MeOSuc-AAPV-AFC is a synthetic peptide substrate featuring a methoxysuccinyl (MeOSuc) blocking group, a defined tetrapeptide sequence (Ala-Ala-Pro-Val), and a 7-amino-4-trifluoromethylcoumarin (AFC) fluorogenic reporter. As a biochemically engineered peptide compound, it is widely recognized for its utility in enzymatic assays targeting serine proteases, particularly neutrophil elastase. The design of this substrate enables sensitive and specific detection of proteolytic activity through fluorescence-based readouts, making it a valuable tool in protease research, inhibitor screening, and mechanistic enzymology. Its structure and functional attributes facilitate precise monitoring of enzyme-substrate interactions, supporting a range of investigative and high-throughput applications in modern biochemical research.

Enzyme Activity Assays: MeOSuc-AAPV-AFC is extensively used in the quantitative assessment of serine protease activity, especially neutrophil elastase. Upon enzymatic cleavage at the peptide bond, the AFC moiety is released, resulting in a measurable fluorescent signal. This property allows for real-time kinetic analysis of protease activity in complex biological samples or purified systems, providing researchers with a robust platform for characterizing enzyme specificity, catalytic efficiency, and substrate preferences.

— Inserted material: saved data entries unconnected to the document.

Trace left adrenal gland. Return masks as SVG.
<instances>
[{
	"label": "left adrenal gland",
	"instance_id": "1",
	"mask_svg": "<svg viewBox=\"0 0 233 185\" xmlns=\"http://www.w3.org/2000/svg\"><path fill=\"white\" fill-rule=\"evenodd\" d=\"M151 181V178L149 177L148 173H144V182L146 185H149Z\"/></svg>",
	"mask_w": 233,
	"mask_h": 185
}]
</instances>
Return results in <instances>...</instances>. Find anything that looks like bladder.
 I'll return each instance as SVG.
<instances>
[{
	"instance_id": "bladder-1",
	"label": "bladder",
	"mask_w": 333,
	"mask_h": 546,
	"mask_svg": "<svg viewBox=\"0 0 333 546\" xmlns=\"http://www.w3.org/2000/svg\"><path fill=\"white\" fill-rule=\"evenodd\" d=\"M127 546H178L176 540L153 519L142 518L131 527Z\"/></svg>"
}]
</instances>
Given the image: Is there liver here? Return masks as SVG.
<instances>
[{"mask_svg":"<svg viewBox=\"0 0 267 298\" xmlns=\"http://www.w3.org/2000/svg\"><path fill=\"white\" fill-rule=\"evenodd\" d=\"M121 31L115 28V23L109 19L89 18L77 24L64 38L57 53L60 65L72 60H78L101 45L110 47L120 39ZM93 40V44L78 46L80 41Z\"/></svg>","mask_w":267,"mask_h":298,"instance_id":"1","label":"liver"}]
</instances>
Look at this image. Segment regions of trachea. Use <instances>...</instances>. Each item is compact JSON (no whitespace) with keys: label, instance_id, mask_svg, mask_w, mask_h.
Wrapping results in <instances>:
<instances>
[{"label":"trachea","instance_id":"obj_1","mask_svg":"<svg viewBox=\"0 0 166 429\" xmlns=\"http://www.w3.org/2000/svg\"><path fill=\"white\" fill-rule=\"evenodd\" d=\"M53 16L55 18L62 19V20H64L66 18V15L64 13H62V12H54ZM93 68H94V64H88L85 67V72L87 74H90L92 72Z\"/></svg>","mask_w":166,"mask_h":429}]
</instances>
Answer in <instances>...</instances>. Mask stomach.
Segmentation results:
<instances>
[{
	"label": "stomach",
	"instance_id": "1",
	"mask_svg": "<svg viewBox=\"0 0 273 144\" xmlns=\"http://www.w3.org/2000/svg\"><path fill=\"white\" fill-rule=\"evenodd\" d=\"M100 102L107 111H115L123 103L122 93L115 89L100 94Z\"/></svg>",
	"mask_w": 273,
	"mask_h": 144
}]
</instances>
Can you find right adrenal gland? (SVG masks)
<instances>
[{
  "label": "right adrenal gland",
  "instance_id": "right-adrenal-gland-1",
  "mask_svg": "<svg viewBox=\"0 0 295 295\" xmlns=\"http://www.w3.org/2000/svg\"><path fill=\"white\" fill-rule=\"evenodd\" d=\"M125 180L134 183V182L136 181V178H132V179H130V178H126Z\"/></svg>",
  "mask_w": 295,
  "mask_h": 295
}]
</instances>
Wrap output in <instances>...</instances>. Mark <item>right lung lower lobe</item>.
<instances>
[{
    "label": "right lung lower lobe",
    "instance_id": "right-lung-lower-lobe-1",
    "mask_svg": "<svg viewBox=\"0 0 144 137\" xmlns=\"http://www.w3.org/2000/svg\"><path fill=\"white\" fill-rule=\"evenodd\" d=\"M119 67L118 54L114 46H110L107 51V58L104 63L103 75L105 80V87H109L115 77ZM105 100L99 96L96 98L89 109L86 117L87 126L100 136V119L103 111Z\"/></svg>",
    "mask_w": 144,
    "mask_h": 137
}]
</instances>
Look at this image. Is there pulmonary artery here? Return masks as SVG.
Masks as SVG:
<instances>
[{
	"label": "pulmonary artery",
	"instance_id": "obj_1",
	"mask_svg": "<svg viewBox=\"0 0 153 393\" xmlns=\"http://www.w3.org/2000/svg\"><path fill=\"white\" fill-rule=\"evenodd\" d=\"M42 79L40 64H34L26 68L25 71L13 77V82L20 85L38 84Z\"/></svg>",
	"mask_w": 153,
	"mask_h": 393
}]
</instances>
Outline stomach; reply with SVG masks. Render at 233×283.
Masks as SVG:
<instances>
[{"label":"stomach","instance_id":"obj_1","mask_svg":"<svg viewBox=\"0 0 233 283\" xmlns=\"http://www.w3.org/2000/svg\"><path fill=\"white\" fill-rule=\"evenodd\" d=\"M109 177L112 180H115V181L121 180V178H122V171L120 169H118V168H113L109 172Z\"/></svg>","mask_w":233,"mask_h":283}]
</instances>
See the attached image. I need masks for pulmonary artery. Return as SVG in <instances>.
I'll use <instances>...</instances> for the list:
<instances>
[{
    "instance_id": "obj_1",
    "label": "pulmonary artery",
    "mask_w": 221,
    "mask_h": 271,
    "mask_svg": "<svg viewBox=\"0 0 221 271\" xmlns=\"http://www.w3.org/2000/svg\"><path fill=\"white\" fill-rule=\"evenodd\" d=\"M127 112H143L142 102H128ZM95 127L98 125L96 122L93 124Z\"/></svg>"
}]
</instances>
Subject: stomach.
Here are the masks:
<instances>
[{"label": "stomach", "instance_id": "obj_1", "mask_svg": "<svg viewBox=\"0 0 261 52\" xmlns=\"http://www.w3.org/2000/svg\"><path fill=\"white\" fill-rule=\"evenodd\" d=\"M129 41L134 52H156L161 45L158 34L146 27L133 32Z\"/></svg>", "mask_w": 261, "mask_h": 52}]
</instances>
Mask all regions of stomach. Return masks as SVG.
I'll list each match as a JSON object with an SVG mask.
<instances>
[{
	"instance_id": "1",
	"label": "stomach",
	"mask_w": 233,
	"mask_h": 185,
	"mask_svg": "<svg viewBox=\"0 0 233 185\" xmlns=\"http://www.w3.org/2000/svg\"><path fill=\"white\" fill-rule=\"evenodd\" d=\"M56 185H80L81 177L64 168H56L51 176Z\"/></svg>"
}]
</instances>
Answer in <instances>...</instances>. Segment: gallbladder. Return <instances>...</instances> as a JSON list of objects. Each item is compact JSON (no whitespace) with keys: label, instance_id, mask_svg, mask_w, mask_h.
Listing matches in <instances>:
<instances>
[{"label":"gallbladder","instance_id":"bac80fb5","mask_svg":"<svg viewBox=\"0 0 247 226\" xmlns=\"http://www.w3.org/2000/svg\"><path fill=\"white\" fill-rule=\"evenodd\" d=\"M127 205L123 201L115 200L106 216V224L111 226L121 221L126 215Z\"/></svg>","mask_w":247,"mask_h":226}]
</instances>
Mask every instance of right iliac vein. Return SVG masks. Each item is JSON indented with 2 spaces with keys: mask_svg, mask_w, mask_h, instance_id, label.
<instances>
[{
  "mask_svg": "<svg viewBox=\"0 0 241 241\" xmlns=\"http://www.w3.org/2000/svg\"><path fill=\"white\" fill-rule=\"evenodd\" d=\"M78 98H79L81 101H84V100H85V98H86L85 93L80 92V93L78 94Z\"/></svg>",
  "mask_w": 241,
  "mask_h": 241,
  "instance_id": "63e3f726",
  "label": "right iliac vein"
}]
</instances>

Inhibitor Screening: The fluorogenic nature of this peptide substrate makes it an ideal choice for high-throughput screening of protease inhibitors. By monitoring changes in fluorescence in the presence of candidate compounds, researchers can efficiently evaluate the potency and selectivity of small molecule or peptide-based inhibitors. This approach is instrumental in early-stage drug discovery and the development of novel chemical probes targeting serine proteases.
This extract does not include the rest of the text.